Though his eyes are where any resemblance to his brother Jordan ends. Both are tall, with gangling, athletic builds.

But whereas Jordan’s muscles have been honed by a personal trainer several hours a day at his personal home gym, Coop’s are from playing aggressive rounds of one-on-one down at the public basketball courts on Sixth and West Third, and from—though he won’t admit this—high-speed on-foot pursuits through Grand Central on behalf of whatever client he’s currently employed by. I know the truth because, being the one who does his client billing, I see the receipts. There is no way someone can go from a cab—a six-dollar trip ending at 5:01—to a Metro North ticket booth—round-trip ticket to Stamford, departing at 5:07—without running.

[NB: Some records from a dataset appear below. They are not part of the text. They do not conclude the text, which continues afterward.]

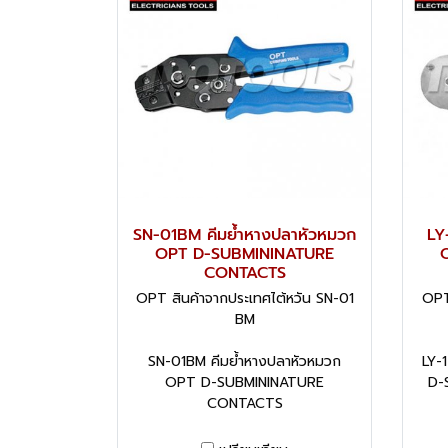
SN-01BM คีมย้ำหางปลาหัวหมวก
LY
OPT D-SUBMININATURE
CONTACTS
OPT สินค้าจากประเทศไต้หวัน SN-01
OPT
BM
SN-01BM คีมย้ำหางปลาหัวหมวก
LY-
OPT D-SUBMININATURE
D-
CONTACTS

Because of all this—the niceness, the eyes, the weekend-hoops thing…not to mention the jazz—of course I’ve fallen madly in love with Cooper.

But I know it’s completely futile. He treats me with the kind of friendly nonchalance you’d normally reserve for your kid brother’s girlfriend, which is what I am apparently destined to remain to him, since, compared to the women he dates, who are all waiflike, gorgeous, and professors of Renaissance literature or microphysicists, I’m like vanilla pudding, or something.

And who wants vanilla pudding when they can have crème brûlée?

I’m going to fall in love with someone else just as soon as I can. I swear. But in the meantime, is it so wrong that I enjoy his company?

Taking a long sip from his beer, Cooper studies the tops of the buildings around us…one of which happens to be Fischer Hall. You can see the twelfth to twentieth floors, including the president’s penthouse, from Arthur Cartwright’s backyard garden.

You can also see the vents to the elevator shaft.

“So,” Cooper says. “Was it bad?”

He doesn’t mean my encounter with Jordan. This is obvious by the way he nods his head in the direction of the college campus.

I’m not surprised he knows about the dead girl. He would have heard all the sirens and seen the crowds. For all I know, he could even have a police scanner tucked away somewhere.